= Task description =
Transcribe the data below exactly, but only from the line containing "v Agent Builderu" through its final line, both included.

*** Data in this exercise Section Begins ***

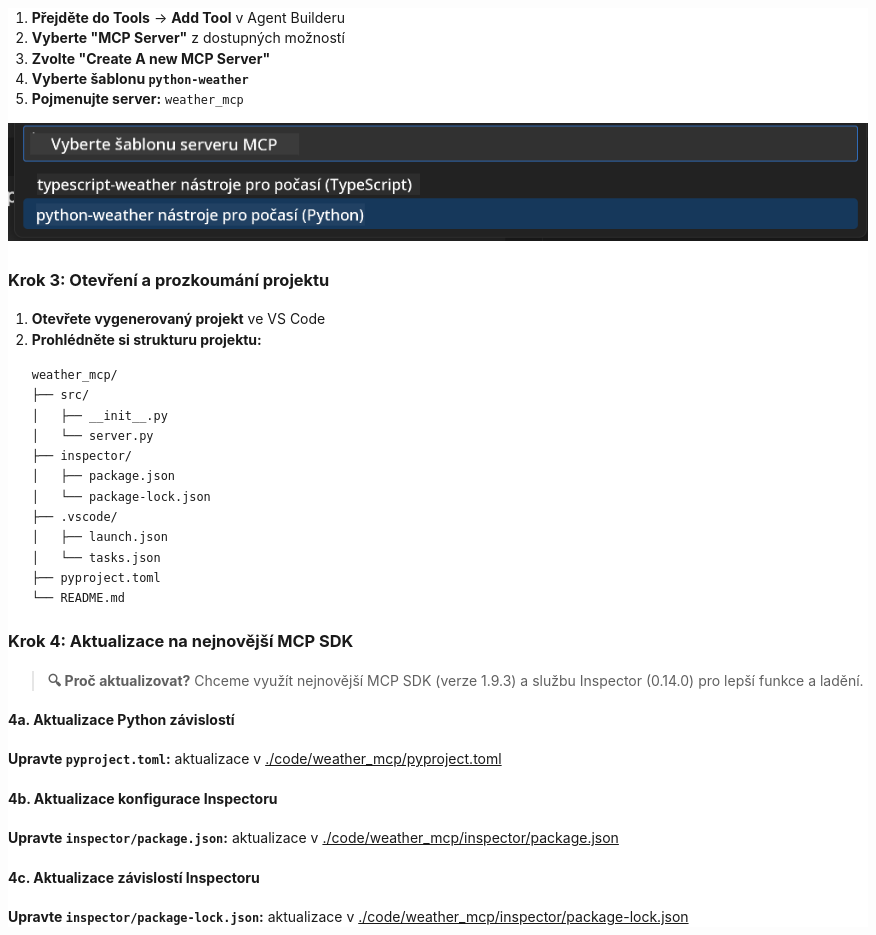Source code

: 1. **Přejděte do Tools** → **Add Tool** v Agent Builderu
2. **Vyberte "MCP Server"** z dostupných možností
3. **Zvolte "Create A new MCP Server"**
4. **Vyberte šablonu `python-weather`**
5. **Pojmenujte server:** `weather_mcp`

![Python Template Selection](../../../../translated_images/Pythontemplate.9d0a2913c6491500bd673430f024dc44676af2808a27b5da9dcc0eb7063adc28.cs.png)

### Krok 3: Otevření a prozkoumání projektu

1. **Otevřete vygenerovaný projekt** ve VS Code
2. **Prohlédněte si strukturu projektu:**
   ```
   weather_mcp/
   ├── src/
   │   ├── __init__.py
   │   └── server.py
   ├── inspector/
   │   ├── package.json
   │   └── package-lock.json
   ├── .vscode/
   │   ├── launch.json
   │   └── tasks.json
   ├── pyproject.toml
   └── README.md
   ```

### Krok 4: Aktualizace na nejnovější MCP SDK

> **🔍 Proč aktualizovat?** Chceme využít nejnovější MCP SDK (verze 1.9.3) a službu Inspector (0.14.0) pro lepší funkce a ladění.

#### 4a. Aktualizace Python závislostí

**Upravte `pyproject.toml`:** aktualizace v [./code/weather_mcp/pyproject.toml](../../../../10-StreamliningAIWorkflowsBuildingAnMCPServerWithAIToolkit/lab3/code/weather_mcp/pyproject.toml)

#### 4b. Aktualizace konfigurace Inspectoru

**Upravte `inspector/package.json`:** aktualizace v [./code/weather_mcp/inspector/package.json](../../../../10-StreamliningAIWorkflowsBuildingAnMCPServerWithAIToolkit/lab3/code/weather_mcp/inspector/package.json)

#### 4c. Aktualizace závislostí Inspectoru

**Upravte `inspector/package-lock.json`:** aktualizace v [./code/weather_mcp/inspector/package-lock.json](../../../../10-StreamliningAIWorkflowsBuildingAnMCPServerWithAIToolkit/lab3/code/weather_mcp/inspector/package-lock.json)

*** Data in this exercise Section Ends ***

= Result of this exercise =
: 1. **Přejděte do Tools** → **Add Tool** v Agent Builderu
2. **Vyberte "MCP Server"** z dostupných možností
3. **Zvolte "Create A new MCP Server"**
4. **Vyberte šablonu `python-weather`**
5. **Pojmenujte server:** `weather_mcp`

![Python Template Selection](../../../../translated_images/Pythontemplate.9d0a2913c6491500bd673430f024dc44676af2808a27b5da9dcc0eb7063adc28.cs.png)

### Krok 3: Otevření a prozkoumání projektu

1. **Otevřete vygenerovaný projekt** ve VS Code
2. **Prohlédněte si strukturu projektu:**
   ```
   weather_mcp/
   ├── src/
   │   ├── __init__.py
   │   └── server.py
   ├── inspector/
   │   ├── package.json
   │   └── package-lock.json
   ├── .vscode/
   │   ├── launch.json
   │   └── tasks.json
   ├── pyproject.toml
   └── README.md
   ```

### Krok 4: Aktualizace na nejnovější MCP SDK

> **🔍 Proč aktualizovat?** Chceme využít nejnovější MCP SDK (verze 1.9.3) a službu Inspector (0.14.0) pro lepší funkce a ladění.

#### 4a. Aktualizace Python závislostí

**Upravte `pyproject.toml`:** aktualizace v [./code/weather_mcp/pyproject.toml](../../../../10-StreamliningAIWorkflowsBuildingAnMCPServerWithAIToolkit/lab3/code/weather_mcp/pyproject.toml)

#### 4b. Aktualizace konfigurace Inspectoru

**Upravte `inspector/package.json`:** aktualizace v [./code/weather_mcp/inspector/package.json](../../../../10-StreamliningAIWorkflowsBuildingAnMCPServerWithAIToolkit/lab3/code/weather_mcp/inspector/package.json)

#### 4c. Aktualizace závislostí Inspectoru

**Upravte `inspector/package-lock.json`:** aktualizace v [./code/weather_mcp/inspector/package-lock.json](../../../../10-StreamliningAIWorkflowsBuildingAnMCPServerWithAIToolkit/lab3/code/weather_mcp/inspector/package-lock.json)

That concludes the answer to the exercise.